Draconis
La femme des cieux
Des étoiles épinglées
Sous ses pieds d'orties
Écrase le sang
Dans son ventre
Les portées gémissent
Ah, ces artistes! Ils sont tous les mêmes. Ils sont prêts à vendre leur âme en échange de reconnaissance et d’inspiration. Ils changeraient l’encre de leur stylo par leur propre sang si leurs œuvres pouvaient en bénéficier. La naissance de leurs enfants est tout ce qui leur importe. Sans eux, ils n’ont pas de raison d’être.

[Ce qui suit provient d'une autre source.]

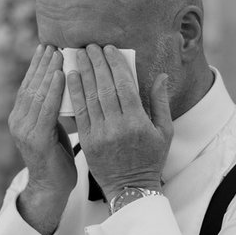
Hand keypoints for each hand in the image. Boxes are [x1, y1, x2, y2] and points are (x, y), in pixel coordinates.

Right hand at [9, 45, 75, 234]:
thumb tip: (65, 83)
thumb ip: (53, 108)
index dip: (36, 66)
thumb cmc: (57, 158)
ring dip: (47, 71)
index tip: (46, 47)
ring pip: (36, 93)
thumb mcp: (53, 128)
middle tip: (52, 43)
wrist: (52, 188)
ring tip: (57, 53)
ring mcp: (24, 130)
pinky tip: (59, 75)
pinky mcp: (36, 139)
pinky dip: (53, 90)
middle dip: (41, 63)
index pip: (28, 85)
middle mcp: (18, 121)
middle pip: (30, 85)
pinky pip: (46, 109)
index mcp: (20, 118)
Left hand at [67, 45, 171, 196]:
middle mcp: (118, 126)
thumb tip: (161, 75)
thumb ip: (161, 102)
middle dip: (97, 63)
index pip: (124, 86)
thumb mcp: (164, 132)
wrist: (131, 189)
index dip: (115, 64)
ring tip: (78, 54)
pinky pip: (80, 112)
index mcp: (138, 122)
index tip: (109, 48)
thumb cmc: (151, 159)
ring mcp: (100, 134)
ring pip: (90, 97)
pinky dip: (75, 92)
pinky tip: (71, 76)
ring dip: (83, 73)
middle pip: (105, 87)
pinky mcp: (87, 141)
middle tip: (90, 45)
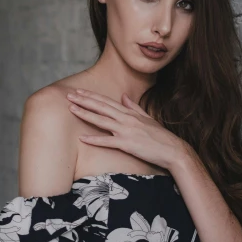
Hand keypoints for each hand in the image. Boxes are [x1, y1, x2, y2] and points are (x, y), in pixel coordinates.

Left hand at [66, 88, 185, 169]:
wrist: (172, 150)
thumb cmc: (160, 136)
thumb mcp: (146, 118)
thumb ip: (133, 107)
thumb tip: (124, 96)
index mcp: (130, 113)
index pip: (106, 101)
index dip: (92, 96)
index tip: (79, 91)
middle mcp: (126, 119)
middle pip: (101, 107)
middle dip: (84, 100)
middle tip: (69, 95)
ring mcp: (126, 131)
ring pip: (101, 120)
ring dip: (85, 114)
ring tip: (72, 108)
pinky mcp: (127, 144)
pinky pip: (107, 141)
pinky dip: (94, 139)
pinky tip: (82, 137)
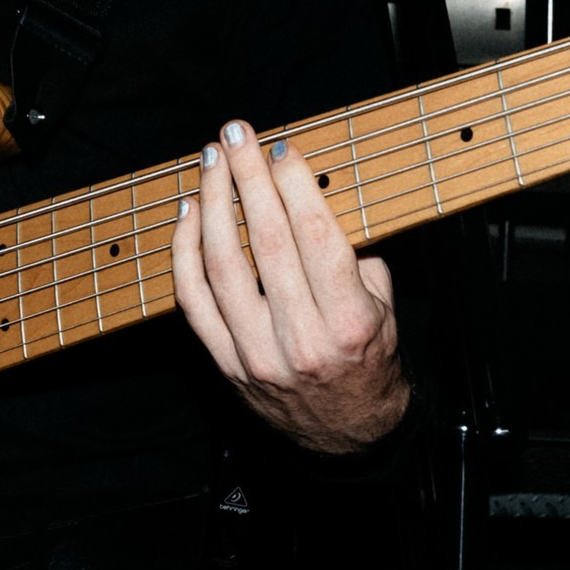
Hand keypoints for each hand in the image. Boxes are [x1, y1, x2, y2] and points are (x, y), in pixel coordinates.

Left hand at [171, 119, 409, 453]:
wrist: (346, 435)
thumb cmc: (367, 359)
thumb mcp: (384, 308)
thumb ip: (353, 256)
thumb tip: (307, 197)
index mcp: (349, 321)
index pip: (315, 237)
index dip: (294, 185)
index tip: (281, 148)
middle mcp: (301, 339)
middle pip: (265, 242)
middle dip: (248, 178)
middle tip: (235, 135)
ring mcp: (257, 354)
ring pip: (223, 266)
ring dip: (212, 205)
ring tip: (210, 162)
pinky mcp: (225, 364)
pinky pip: (194, 300)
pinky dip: (185, 252)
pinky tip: (189, 214)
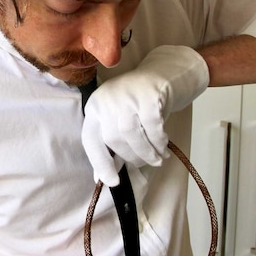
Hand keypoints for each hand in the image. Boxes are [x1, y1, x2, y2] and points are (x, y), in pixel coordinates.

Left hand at [82, 45, 208, 185]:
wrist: (162, 74)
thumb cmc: (137, 104)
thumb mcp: (120, 122)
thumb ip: (111, 147)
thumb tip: (102, 178)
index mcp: (94, 108)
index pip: (91, 139)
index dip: (100, 163)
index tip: (112, 182)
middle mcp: (106, 99)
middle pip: (113, 139)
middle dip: (131, 157)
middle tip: (145, 163)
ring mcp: (126, 95)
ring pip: (131, 134)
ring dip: (146, 152)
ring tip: (158, 159)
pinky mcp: (147, 93)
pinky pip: (152, 126)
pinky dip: (159, 141)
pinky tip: (164, 146)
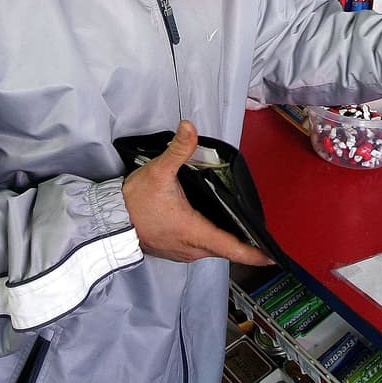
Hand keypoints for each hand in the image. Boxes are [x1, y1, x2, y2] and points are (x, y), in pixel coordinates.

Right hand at [122, 120, 272, 265]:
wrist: (108, 220)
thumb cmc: (134, 200)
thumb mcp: (159, 171)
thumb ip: (178, 150)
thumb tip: (189, 127)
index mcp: (193, 232)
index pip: (232, 248)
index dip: (254, 253)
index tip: (273, 256)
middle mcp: (191, 249)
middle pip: (226, 249)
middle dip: (245, 244)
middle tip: (263, 234)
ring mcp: (182, 253)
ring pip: (213, 250)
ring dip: (228, 242)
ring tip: (245, 230)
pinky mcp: (174, 252)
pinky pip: (201, 250)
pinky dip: (212, 242)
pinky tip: (216, 228)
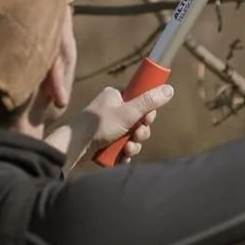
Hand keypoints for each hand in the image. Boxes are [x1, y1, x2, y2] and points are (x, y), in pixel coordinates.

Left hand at [47, 84, 173, 166]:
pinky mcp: (105, 141)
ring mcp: (108, 126)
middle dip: (141, 131)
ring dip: (134, 144)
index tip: (148, 118)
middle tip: (137, 135)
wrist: (75, 145)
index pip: (140, 99)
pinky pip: (122, 146)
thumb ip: (149, 102)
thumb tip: (169, 89)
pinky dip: (124, 152)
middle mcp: (112, 108)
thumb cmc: (99, 124)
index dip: (147, 111)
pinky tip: (123, 156)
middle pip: (138, 119)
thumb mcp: (128, 113)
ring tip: (128, 149)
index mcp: (116, 95)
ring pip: (131, 135)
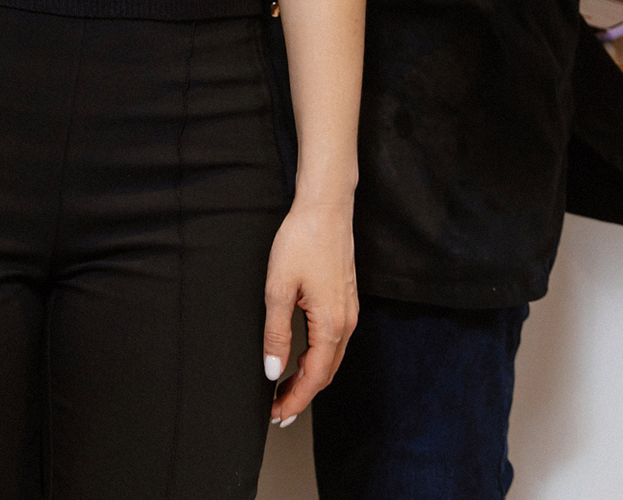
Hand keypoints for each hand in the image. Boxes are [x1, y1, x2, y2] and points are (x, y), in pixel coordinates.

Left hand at [262, 200, 357, 424]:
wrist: (326, 206)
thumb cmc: (302, 240)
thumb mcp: (279, 287)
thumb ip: (277, 333)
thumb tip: (273, 371)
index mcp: (331, 324)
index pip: (314, 378)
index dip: (295, 400)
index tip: (277, 415)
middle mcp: (346, 321)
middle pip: (326, 373)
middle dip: (303, 394)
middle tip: (278, 409)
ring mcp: (349, 310)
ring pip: (331, 358)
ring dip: (310, 376)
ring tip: (285, 387)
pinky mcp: (346, 299)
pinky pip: (334, 340)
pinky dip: (317, 357)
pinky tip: (300, 355)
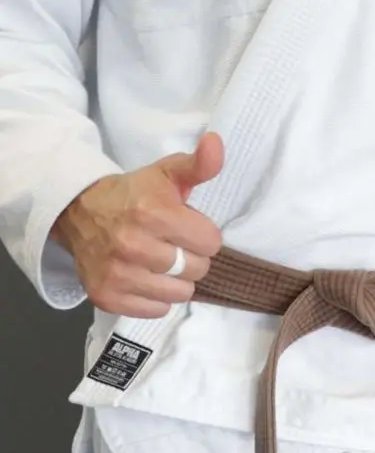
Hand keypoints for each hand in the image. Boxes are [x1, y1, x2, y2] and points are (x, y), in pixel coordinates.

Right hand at [52, 134, 224, 318]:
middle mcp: (133, 245)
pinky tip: (148, 278)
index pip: (210, 242)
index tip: (190, 228)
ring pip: (179, 293)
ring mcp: (116, 273)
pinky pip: (155, 310)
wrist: (80, 211)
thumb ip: (200, 163)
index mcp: (153, 213)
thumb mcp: (168, 173)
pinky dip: (157, 299)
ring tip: (164, 263)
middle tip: (176, 245)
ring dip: (178, 281)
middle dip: (193, 257)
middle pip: (197, 269)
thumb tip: (216, 141)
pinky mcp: (105, 296)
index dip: (205, 235)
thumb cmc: (134, 193)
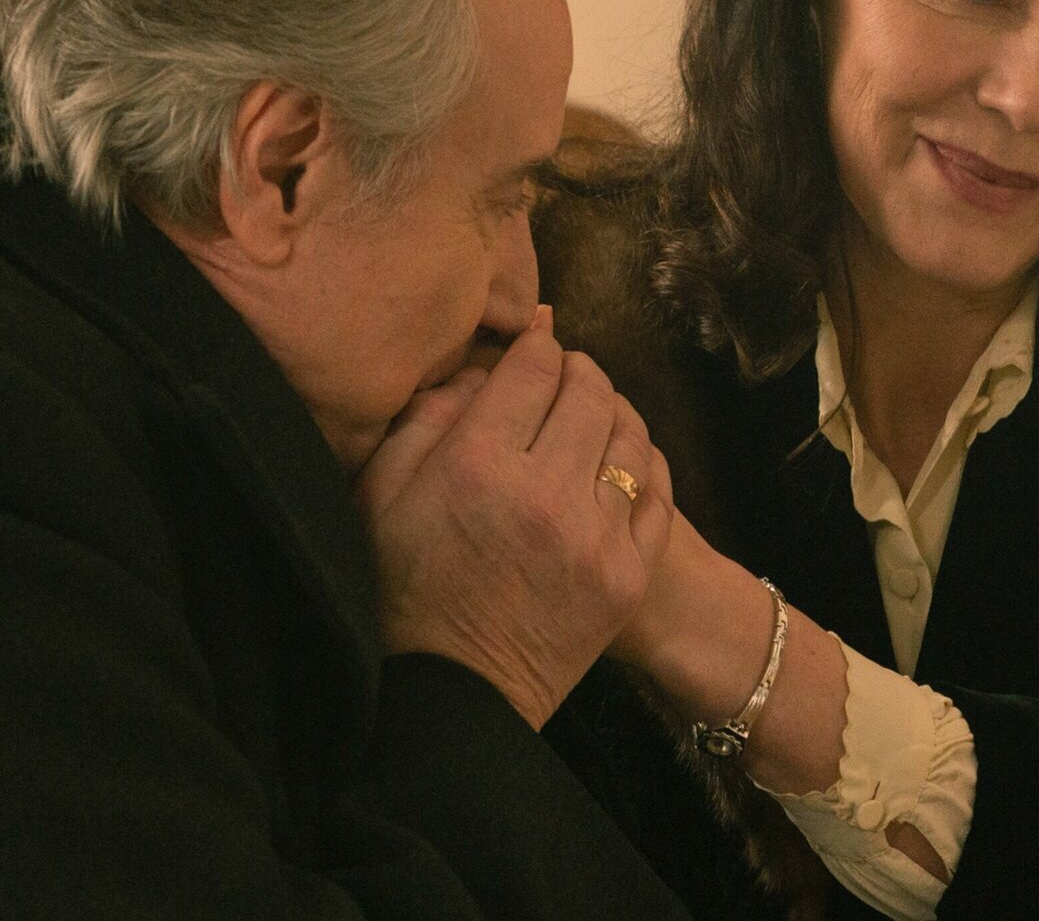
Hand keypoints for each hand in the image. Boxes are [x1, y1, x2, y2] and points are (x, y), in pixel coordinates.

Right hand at [355, 307, 674, 727]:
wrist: (451, 694)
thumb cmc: (402, 586)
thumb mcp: (380, 492)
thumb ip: (428, 415)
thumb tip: (484, 363)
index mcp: (477, 466)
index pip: (533, 367)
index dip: (536, 345)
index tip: (533, 345)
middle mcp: (544, 495)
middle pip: (590, 392)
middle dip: (577, 372)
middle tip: (563, 376)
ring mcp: (596, 538)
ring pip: (631, 436)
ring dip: (613, 412)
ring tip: (592, 414)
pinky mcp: (629, 575)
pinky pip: (658, 491)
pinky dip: (644, 461)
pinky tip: (621, 458)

Pour cette compositrice aux cheveux blancs, c’est un jeu contre la mort. Elle la défie depuis bientôt un an en la narguant chaque jour davantage. Elle ajoute toujours plus de notes sur ses portées et compose sans trouver de limite à son inspiration.
Aura-t-elle la chance de finir sa neuvième symphonie ou finira-t-elle pour mourir sans avoir posé la dernière note? Sera-t-elle atteinte de la malédiction de la neuvième symphonie comme Beethoven?
Elle n’y pense pas, la mort est un des risques du métier d’être humain. Elle se fait déjà vieille alors il reste peu de sable dans son sablier. Tout ce qu’elle peut faire, c’est de s’empresser de tout noter ce qui lui passe par la tête, quitte à ne pas dormir pendant des nuits d’affilé.
Mais tout n’est jamais parfait et à trop se pencher sur son projet sans prendre soin d’elle-même, le dragon part avec toutes ses feuilles dans ses griffes. Alitée à l’hôpital, on lui refuse d’y avoir accès, elle doit se reposer pendant quelques jours si elle ne veut pas perdre connaissance à nouveau. Sa femme lui répète à chacune de ses visites et tient à lui spécifier qu’elle ne la laissera plus travailler au point de s’évanouir. Ses mains ridées prennent celles de la compositrice et son regard plonge dans le sien en attente d’une promesse qui ne sera jamais formulée.
Non, les artistes ne peuvent pas promettre quand le sujet de la discussion concerne leurs enfants dont ils attendent la naissance depuis longtemps. Ce n’est pas par stupidité qu’ils commettent toujours cette erreur, mais par pur besoin. Leur corps, leur cerveau et leur cœur ont besoin de cette drogue qu’est la création. Penser un jour sans créer leur provoque des tics horribles et des sauts d’humeur qui peuvent être évités en leur laissant s’exprimer sur une feuille de papier plutôt que sur les autres.
Une fois de retour à la maison, la vieille compositrice n’abandonne pas son rythme de travail qui augmente le tempo du métronome et diminue la quantité de sable restant. Sa moitié a beau tout faire en son possible pour l’arrêter, elle est prête à attendre qu’elle s’endorme pour aller travailler en secret sans qu’on puisse la déranger.
Avant que son stylo touche sa portée pour y déposer la dernière note de sa création, son cœur lâche dans un soupir qui s’étire. Derrière la porte, sa femme prend ce soupir pour la dernière note de la composition de la femme qu’elle aimait.